Stored data
____________

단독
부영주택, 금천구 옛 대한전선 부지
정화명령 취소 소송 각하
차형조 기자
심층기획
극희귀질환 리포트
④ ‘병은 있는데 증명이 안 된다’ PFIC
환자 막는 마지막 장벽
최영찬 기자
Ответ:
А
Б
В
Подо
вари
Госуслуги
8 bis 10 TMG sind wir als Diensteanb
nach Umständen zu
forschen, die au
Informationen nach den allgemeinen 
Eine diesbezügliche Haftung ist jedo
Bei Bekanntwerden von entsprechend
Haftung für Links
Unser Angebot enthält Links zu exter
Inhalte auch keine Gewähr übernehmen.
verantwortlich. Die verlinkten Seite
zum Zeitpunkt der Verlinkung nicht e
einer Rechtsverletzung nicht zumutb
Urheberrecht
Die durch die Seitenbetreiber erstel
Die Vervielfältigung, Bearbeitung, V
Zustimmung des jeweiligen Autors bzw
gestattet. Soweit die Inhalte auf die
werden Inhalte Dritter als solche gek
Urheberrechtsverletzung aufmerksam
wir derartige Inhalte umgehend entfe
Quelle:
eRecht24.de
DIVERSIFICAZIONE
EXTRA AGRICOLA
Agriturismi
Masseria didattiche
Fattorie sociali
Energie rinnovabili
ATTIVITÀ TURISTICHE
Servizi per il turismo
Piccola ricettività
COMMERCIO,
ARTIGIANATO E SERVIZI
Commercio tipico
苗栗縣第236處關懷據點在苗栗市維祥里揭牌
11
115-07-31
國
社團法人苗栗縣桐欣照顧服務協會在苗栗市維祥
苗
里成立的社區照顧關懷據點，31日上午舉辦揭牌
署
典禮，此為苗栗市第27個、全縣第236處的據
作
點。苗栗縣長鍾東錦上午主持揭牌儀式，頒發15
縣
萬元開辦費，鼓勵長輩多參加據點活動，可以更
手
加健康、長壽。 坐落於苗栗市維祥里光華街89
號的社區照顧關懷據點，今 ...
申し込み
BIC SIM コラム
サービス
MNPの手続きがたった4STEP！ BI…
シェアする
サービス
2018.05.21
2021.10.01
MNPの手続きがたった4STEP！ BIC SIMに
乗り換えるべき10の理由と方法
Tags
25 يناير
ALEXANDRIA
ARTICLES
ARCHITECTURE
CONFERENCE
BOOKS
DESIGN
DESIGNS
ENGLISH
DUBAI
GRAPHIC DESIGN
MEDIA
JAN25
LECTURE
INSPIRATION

____________

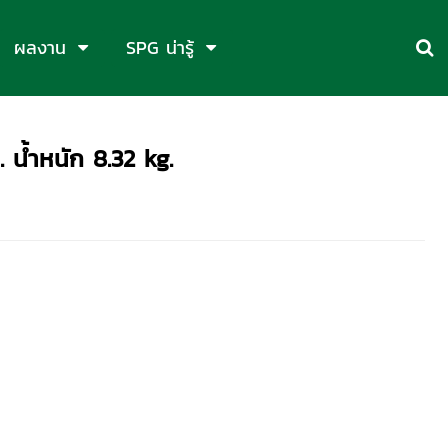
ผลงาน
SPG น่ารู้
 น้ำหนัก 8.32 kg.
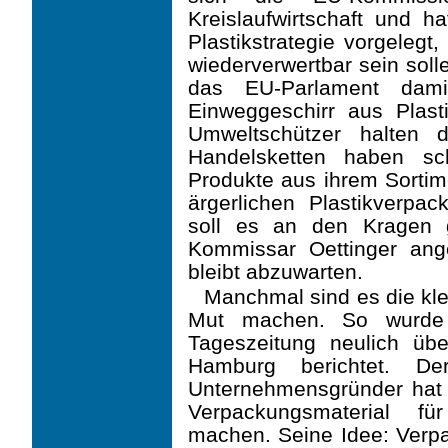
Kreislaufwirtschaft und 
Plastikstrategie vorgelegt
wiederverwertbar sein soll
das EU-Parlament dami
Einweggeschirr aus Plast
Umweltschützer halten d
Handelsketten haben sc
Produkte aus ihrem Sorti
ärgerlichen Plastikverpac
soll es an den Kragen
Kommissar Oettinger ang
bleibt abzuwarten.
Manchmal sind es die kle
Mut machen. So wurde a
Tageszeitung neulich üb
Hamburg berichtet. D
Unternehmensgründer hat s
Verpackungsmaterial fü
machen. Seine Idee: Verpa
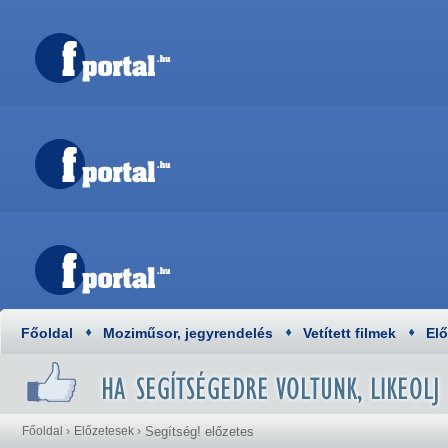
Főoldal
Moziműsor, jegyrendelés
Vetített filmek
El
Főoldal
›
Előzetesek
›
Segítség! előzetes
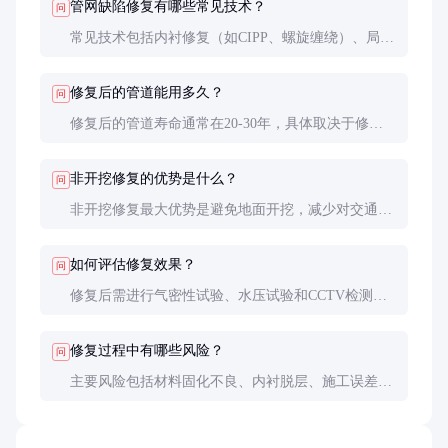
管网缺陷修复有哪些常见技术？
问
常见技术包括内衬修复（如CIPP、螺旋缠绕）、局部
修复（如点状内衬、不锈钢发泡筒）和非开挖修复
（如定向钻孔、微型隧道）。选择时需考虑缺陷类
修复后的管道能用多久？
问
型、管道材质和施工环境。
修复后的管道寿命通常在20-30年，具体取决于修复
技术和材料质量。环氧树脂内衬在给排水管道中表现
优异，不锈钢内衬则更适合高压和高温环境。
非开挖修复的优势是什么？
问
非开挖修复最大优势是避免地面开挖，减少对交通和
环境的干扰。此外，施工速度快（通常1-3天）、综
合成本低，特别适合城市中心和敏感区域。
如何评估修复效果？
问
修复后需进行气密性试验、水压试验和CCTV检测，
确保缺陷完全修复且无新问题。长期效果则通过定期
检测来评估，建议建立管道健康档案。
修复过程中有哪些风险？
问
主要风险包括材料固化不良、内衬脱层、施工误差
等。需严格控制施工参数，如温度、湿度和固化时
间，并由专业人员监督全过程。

____________

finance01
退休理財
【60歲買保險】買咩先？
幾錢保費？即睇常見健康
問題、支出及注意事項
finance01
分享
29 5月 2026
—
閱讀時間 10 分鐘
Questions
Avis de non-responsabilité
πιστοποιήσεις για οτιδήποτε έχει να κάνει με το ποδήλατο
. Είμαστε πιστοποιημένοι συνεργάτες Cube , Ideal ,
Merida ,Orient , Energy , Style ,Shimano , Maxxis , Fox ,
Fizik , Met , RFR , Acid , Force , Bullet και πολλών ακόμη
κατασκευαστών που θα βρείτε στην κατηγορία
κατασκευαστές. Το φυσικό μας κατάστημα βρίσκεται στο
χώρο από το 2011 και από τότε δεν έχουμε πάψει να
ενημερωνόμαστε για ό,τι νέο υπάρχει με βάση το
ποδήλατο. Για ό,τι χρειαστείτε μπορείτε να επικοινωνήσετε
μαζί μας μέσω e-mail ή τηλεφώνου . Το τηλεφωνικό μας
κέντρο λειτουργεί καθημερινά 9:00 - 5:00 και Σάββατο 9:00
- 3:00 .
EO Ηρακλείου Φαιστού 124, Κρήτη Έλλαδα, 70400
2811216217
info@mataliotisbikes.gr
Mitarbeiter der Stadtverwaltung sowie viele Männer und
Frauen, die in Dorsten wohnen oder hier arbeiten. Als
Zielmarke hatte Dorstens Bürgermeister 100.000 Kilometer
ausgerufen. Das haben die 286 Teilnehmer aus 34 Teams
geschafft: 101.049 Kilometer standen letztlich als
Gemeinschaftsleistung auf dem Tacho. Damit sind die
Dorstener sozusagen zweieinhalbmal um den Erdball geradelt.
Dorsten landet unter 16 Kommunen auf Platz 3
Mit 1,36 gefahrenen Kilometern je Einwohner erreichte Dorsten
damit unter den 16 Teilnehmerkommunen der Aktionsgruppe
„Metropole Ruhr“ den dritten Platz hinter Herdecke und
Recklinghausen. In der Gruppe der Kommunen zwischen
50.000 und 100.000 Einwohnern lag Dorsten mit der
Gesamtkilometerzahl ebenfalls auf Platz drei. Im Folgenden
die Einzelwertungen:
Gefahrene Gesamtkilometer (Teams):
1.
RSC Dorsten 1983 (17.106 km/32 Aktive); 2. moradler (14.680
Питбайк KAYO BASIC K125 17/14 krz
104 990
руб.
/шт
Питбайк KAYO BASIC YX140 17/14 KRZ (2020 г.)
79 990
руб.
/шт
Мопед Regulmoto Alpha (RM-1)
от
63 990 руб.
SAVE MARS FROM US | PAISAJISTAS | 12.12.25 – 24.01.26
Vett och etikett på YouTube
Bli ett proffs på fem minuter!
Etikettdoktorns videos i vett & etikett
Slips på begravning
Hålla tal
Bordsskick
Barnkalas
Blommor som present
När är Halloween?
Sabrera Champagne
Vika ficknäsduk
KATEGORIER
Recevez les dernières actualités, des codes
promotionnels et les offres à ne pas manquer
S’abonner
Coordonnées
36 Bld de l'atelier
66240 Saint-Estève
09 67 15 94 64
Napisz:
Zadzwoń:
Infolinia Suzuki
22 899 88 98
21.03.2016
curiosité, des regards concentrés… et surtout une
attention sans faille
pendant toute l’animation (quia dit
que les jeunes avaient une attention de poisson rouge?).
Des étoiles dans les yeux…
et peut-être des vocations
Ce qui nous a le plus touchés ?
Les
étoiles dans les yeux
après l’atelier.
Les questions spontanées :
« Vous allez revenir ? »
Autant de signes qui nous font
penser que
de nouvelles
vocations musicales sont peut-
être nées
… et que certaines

____________

DIRECTIONS FOR THIS TASK:
Above this instruction are the records; retype exactly the lines from the one containing "Haftung für Links" up to and including the one containing "Die durch die Seitenbetreiber erstel".

COMPLETED TASK:
Haftung für Links
Unser Angebot enthält Links zu exter
Inhalte auch keine Gewähr übernehmen.
verantwortlich. Die verlinkten Seite
zum Zeitpunkt der Verlinkung nicht e
einer Rechtsverletzung nicht zumutb
Urheberrecht
Die durch die Seitenbetreiber erstel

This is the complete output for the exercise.